Calling this endpoint does not remove the number from any opt-out record. If the contact previously sent STOP to one of your SMS agents, that opt-out flag stays in place. This is intentional: erasing content history is a separate concern from suppression. If you want to also clear the opt-out flag after erasure — for example, because the user wants a fresh start — you would need to do that through a separate internal operation; there is no public API endpoint for that today.

Idempotency

The call is safe to make more than once for the same number. If there is nothing left to anonymize, records_affected returns 0 and erased is still true. No error is raised.

Error responses

HTTP status	`error_code`	Meaning
`400`	`INVALID_ARGUMENT`	`e164` is missing or malformed
`401`	`UNAUTHORIZED`	Invalid or missing API key

Build a “Delete my data” flow, not a bulk job

NDPR right-to-erasure requests come from individual data subjects. The right pattern is a user-triggered flow in your product UI — a “Delete my data” button that calls this endpoint for the requesting user’s number. Bulk-erasing all contacts as a routine cleanup job is not what this endpoint is for; use your workspace’s configured retention period for that.

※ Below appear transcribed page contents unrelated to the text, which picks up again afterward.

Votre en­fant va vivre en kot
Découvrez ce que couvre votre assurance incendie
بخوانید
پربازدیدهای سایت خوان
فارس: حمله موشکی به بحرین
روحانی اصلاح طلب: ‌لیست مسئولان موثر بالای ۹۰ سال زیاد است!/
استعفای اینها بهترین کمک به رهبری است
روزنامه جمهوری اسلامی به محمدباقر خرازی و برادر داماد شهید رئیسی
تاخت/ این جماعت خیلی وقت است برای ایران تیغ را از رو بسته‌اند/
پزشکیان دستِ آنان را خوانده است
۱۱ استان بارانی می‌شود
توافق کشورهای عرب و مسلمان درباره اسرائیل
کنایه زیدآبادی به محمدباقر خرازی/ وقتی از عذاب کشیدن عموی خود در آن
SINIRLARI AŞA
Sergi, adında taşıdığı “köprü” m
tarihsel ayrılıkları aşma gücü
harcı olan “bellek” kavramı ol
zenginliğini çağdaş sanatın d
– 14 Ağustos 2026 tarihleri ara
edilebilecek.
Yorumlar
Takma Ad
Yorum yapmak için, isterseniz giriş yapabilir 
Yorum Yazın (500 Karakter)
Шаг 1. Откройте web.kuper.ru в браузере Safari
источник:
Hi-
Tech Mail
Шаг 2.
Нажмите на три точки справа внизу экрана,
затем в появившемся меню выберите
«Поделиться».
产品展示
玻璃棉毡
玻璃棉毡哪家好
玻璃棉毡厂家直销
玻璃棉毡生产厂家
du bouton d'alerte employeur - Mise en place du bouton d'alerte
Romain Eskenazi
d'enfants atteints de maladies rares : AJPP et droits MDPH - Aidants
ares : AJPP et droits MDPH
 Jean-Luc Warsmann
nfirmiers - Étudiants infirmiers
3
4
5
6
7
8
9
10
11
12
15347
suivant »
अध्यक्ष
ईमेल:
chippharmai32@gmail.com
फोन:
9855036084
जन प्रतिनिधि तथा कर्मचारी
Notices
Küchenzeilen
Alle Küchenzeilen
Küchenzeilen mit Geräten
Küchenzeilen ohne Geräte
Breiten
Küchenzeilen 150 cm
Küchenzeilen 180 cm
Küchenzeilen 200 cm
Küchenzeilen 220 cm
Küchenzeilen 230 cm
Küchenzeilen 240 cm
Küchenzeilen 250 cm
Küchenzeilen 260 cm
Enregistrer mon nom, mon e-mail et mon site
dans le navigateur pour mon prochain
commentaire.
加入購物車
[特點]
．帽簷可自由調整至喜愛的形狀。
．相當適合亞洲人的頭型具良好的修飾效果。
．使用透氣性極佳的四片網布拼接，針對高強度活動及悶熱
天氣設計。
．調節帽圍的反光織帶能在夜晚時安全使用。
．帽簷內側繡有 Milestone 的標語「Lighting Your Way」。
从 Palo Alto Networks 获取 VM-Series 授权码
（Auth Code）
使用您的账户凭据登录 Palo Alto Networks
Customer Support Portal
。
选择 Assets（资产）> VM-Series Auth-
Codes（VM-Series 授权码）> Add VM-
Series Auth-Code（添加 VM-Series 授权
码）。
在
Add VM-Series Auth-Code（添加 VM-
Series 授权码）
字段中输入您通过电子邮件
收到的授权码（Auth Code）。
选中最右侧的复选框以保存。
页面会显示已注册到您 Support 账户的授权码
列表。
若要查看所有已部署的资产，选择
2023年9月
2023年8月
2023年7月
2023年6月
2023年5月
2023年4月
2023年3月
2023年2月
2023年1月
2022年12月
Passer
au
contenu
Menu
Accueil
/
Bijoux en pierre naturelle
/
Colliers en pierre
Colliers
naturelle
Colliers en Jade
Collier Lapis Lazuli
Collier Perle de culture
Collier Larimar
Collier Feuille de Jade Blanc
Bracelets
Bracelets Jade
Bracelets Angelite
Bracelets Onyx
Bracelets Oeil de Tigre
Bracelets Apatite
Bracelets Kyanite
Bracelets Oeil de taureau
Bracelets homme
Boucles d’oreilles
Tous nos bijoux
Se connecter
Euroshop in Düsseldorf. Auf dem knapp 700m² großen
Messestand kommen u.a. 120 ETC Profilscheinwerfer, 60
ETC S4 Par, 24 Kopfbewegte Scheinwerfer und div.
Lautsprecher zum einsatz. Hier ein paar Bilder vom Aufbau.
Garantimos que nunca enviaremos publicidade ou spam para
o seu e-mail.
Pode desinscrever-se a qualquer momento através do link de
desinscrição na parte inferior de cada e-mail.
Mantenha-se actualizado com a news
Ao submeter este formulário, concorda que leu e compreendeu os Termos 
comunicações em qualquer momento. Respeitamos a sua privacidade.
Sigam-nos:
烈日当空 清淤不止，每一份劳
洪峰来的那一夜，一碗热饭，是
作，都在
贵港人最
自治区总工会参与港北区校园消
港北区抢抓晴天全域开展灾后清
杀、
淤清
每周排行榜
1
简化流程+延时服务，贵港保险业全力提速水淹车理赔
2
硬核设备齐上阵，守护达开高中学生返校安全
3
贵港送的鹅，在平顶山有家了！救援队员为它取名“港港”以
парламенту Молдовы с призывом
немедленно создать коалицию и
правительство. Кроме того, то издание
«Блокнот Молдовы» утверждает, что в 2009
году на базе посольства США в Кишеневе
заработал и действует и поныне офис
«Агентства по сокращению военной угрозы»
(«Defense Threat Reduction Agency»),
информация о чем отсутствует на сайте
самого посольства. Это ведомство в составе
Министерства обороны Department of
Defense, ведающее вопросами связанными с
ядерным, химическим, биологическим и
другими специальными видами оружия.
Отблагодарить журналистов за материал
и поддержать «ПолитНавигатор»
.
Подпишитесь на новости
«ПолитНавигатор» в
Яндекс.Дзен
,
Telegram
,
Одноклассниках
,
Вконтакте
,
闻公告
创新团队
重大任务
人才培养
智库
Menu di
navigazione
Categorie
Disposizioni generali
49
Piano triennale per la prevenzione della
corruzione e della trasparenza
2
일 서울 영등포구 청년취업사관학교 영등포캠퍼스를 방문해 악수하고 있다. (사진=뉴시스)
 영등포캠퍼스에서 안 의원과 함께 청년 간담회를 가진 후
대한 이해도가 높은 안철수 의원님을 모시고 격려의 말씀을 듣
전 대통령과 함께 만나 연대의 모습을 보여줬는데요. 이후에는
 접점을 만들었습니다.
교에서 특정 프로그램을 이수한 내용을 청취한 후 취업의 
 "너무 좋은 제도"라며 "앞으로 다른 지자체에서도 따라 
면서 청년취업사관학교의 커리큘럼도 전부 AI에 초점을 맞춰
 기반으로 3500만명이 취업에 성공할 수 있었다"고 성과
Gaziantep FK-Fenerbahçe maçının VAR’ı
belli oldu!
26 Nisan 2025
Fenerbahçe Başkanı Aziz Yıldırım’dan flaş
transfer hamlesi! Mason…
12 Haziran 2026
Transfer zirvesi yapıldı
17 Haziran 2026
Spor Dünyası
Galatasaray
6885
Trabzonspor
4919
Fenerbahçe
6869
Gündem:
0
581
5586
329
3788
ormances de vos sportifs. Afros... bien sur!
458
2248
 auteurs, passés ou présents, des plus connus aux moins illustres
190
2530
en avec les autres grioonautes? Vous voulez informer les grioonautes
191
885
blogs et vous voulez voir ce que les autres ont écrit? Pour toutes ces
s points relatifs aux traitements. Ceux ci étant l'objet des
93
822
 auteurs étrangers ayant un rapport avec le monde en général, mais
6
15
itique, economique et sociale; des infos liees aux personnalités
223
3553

A minimal server-side handler:

1 // Node.js / Express example
2 app.post('/user/delete-my-data', requireAuth, async (req, res) => {
3   const userPhone = req.user.phone; // E.164, from your auth system
4 
5   const response = await fetch(
6     `https://api.voicebip.com/v1/contacts/${encodeURIComponent(userPhone)}`,
7     {
8       method: 'DELETE',
9       headers: { Authorization: `Bearer ${process.env.VOICEBIP_API_KEY}` },
10     }
11   );
12 
13   if (!response.ok) {
14     return res.status(500).json({ error: 'erasure_failed' });
15   }
16 
17   const { records_affected } = await response.json();
18   // Log locally, email the user confirmation, etc.
19   res.json({ erased: true, records_affected });
20 });

Keep your own record of when the erasure was completed — you may need to demonstrate compliance to NITDA.